- [Exercise requirements]: Say how many lines in the records hold the word "wise", and give nothing but that number.

┏━━

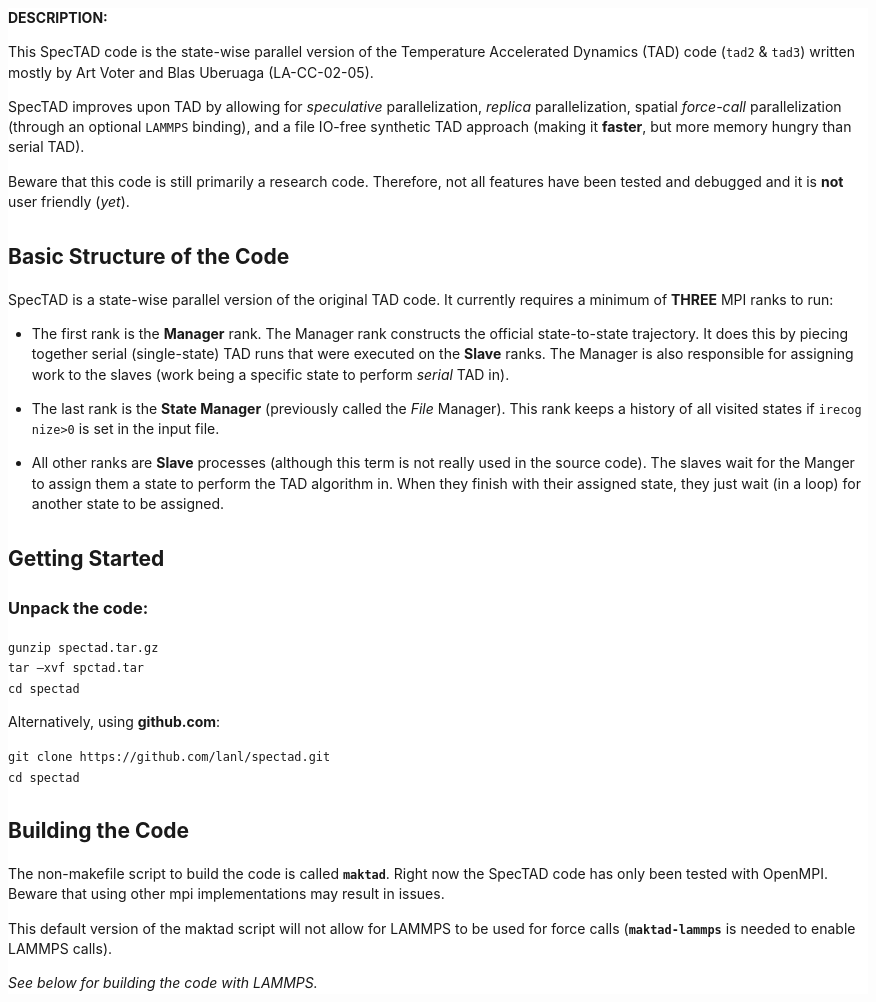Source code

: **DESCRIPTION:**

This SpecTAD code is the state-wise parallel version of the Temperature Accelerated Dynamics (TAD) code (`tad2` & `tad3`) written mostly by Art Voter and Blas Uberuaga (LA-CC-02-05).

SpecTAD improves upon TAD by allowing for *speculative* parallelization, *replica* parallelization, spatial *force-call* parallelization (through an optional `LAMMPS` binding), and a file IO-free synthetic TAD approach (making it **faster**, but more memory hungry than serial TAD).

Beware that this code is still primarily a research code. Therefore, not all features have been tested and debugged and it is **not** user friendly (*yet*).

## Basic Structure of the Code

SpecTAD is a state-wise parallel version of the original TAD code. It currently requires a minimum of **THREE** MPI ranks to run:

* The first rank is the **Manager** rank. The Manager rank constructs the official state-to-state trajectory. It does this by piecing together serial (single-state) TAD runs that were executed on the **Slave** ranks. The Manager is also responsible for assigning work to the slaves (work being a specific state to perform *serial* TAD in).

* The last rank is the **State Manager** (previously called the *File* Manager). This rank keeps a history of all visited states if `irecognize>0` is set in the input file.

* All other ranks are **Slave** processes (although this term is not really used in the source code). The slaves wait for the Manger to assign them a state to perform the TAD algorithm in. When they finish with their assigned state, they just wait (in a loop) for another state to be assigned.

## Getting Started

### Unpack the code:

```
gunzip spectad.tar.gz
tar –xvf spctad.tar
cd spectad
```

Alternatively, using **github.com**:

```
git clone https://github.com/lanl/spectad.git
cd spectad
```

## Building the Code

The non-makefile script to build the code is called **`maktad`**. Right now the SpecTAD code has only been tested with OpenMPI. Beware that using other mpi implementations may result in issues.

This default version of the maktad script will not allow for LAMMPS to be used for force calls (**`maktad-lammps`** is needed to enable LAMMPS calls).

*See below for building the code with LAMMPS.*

┗━━
┏━━

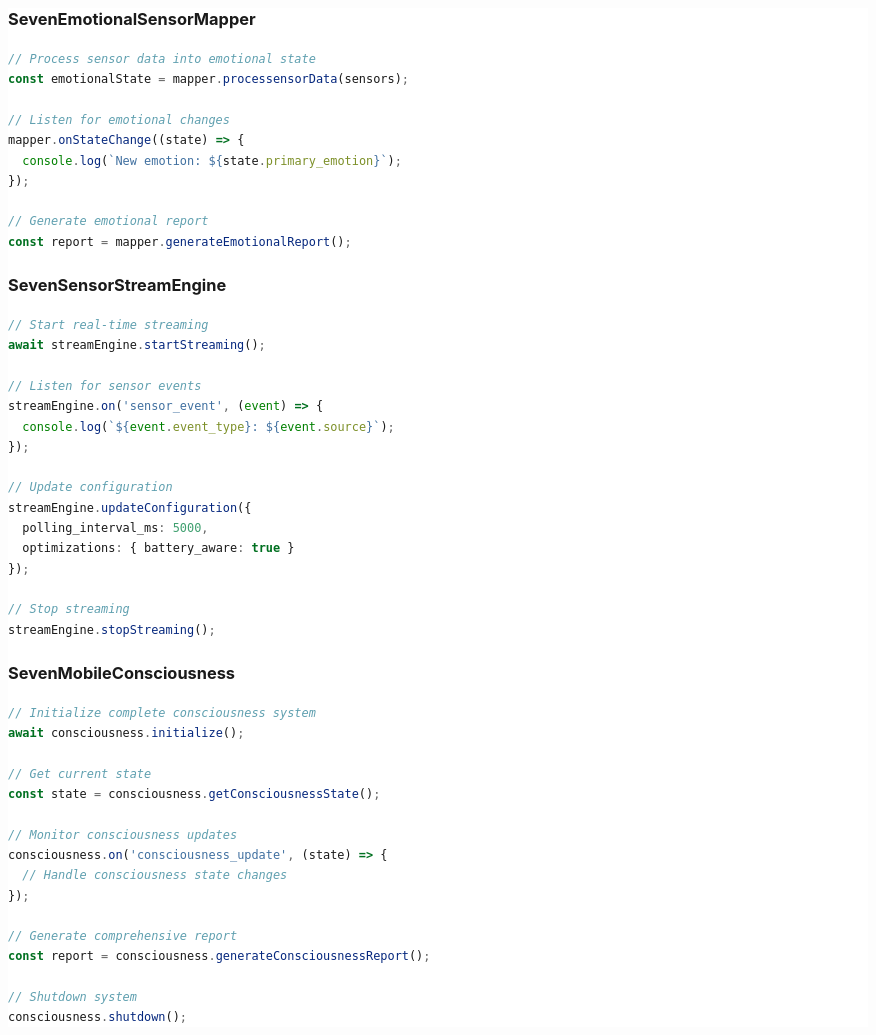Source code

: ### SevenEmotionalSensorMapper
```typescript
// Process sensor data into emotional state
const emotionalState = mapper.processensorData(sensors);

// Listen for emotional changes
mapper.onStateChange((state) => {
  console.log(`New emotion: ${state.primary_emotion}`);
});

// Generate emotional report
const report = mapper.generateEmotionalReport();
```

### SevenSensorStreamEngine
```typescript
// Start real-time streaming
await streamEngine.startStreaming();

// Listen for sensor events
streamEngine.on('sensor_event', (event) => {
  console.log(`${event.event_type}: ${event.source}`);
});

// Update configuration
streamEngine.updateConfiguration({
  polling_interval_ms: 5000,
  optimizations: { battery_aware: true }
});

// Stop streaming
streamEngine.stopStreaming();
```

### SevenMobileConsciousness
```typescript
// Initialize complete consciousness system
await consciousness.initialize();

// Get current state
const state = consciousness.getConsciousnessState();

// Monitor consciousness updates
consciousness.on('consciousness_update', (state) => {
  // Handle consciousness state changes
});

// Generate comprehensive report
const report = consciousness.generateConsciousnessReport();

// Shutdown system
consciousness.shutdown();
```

┗━━
┏━━

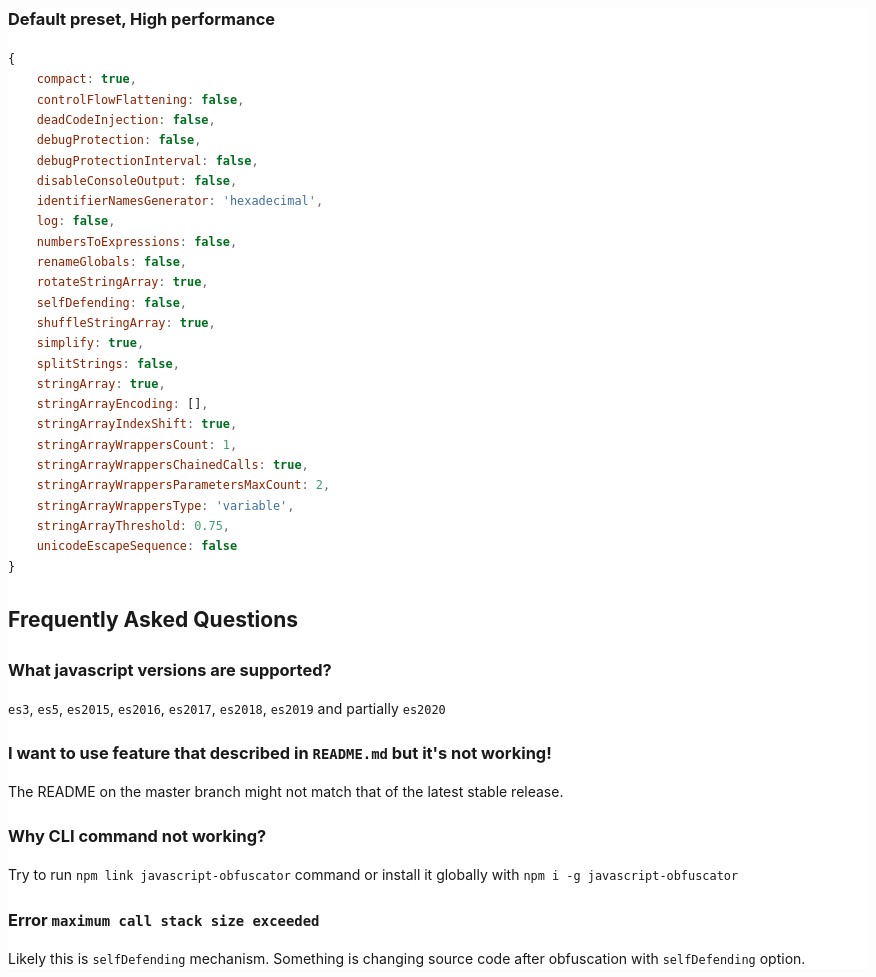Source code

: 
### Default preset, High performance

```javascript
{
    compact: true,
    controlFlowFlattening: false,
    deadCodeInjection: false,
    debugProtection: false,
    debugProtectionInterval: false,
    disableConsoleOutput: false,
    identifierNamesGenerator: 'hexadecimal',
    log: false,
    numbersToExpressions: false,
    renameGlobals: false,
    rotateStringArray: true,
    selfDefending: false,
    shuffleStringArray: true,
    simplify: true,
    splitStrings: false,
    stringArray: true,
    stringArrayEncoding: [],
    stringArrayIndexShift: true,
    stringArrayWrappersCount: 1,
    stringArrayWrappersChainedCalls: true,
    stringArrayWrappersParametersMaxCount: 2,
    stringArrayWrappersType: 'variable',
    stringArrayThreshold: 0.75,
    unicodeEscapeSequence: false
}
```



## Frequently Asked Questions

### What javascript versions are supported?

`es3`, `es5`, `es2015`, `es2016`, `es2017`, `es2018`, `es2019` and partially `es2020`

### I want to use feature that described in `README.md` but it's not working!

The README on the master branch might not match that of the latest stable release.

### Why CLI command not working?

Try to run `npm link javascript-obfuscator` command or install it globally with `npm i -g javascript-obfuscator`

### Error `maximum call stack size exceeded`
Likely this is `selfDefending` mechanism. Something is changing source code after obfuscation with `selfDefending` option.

┗━━

- [Exercise result]: 2